Introduction
Luanti (renamed from Minetest in 2024) is a voxel game engine and platform that lets players and creators build sandbox games similar to Minecraft. Unlike Minecraft, Luanti is fully open source and designed around modding — games are Lua scripts running on top of the engine rather than hardcoded behavior.
What Luanti Does
- Renders infinite procedurally-generated voxel worlds with dynamic lighting
- Provides a Lua modding API for creating new blocks, items, creatures, and game mechanics
- Supports multiplayer servers with concurrent players and persistent worlds
- Hosts a content library (ContentDB) with hundreds of games, mods, and texture packs
- Runs on Windows, macOS, Linux, FreeBSD, and Android
Architecture Overview
Luanti separates the engine (written in C++ using Irrlicht/IrrlichtMt for rendering) from game content (written in Lua). The engine handles voxel meshing, networking, physics, and rendering, while Lua scripts define all gameplay. This separation means entirely different games — survival, creative, racing, RPG — can run on the same engine.
Self-Hosting & Configuration
- Install prebuilt packages from your OS package manager or download from luanti.org
- Configure servers via minetest.conf for port, max players, and game selection
- Add mods by placing them in the mods/ directory or installing from ContentDB
- Set world generation parameters (mapgen) for flat, valleys, or fractal terrain
- Run dedicated servers with luanti --server for headless multiplayer hosting
Key Features
- Fully moddable via Lua with no engine recompilation required
- ContentDB provides a built-in mod and game browser within the client
- Multiple map generators produce varied terrain styles
- Lightweight enough to run on Raspberry Pi and older hardware
- No account required; players can join servers without registration
Comparison with Similar Tools
- Minecraft — Proprietary and Java-based; Luanti is fully open source and Lua-scriptable
- Godot — General-purpose engine; Luanti is purpose-built for voxel sandbox games
- Veloren — Rust-based voxel RPG; Luanti is an engine/platform, not a single game
- ClassiCube — Minecraft Classic clone; Luanti supports full modding and custom game types
- Terasology — Java voxel engine; Luanti has a larger mod ecosystem and lower system requirements
FAQ
Q: Why was it renamed from Minetest to Luanti? A: The project rebranded in 2024 to establish its own identity separate from Minecraft and to reflect that it is a platform for many games, not a single game or test.

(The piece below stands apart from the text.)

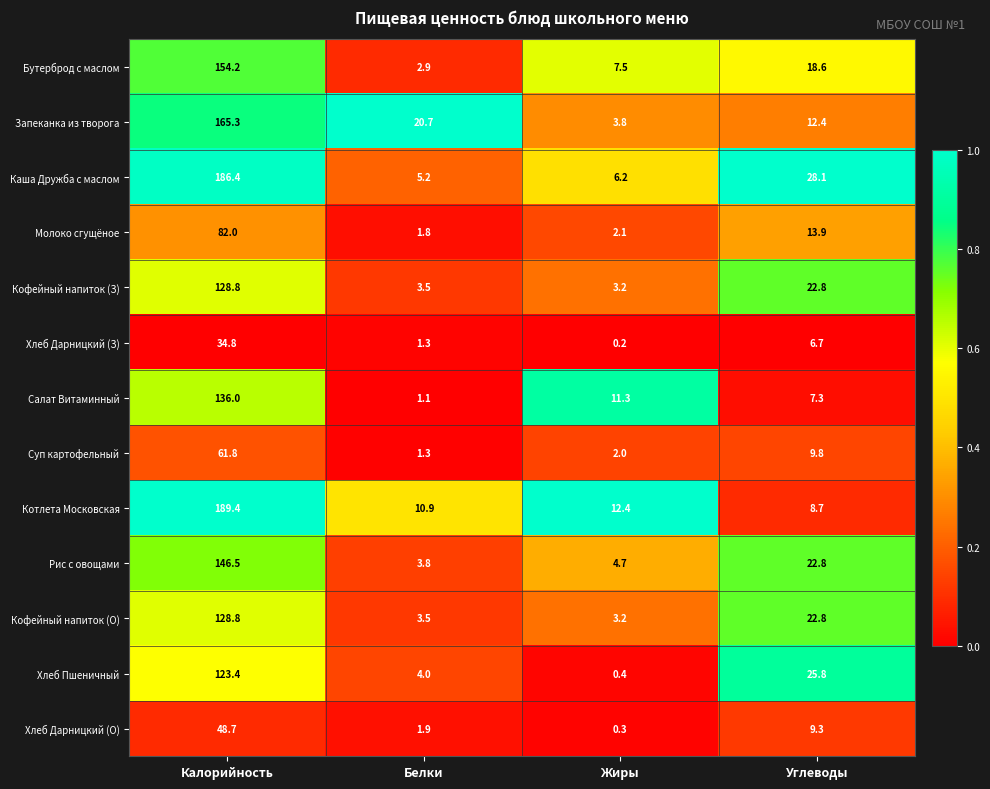

Which series has the largest range (max minus min)?

Каша Дружба с маслом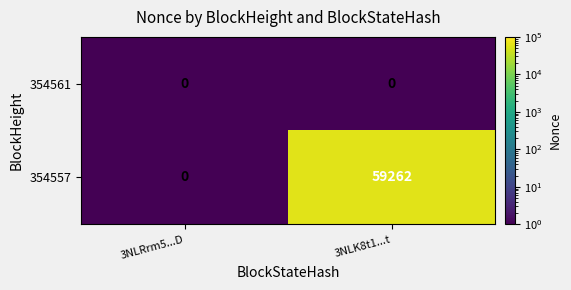

What is the maximum value for 354557?

59262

Q: Can I play Minecraft-like survival in Luanti? A: Yes. Install the Minetest Game or VoxeLibre (formerly MineClone2) game packages for a survival experience with crafting, mobs, and biomes.
Q: How many players can a server handle? A: Typical community servers support 20-60 concurrent players. Performance depends on hardware, mods, and map generation complexity.
Q: Is Luanti suitable for education? A: Yes. Several educational mods exist for teaching programming, geography, and collaborative building. Its open-source nature makes it appealing for schools.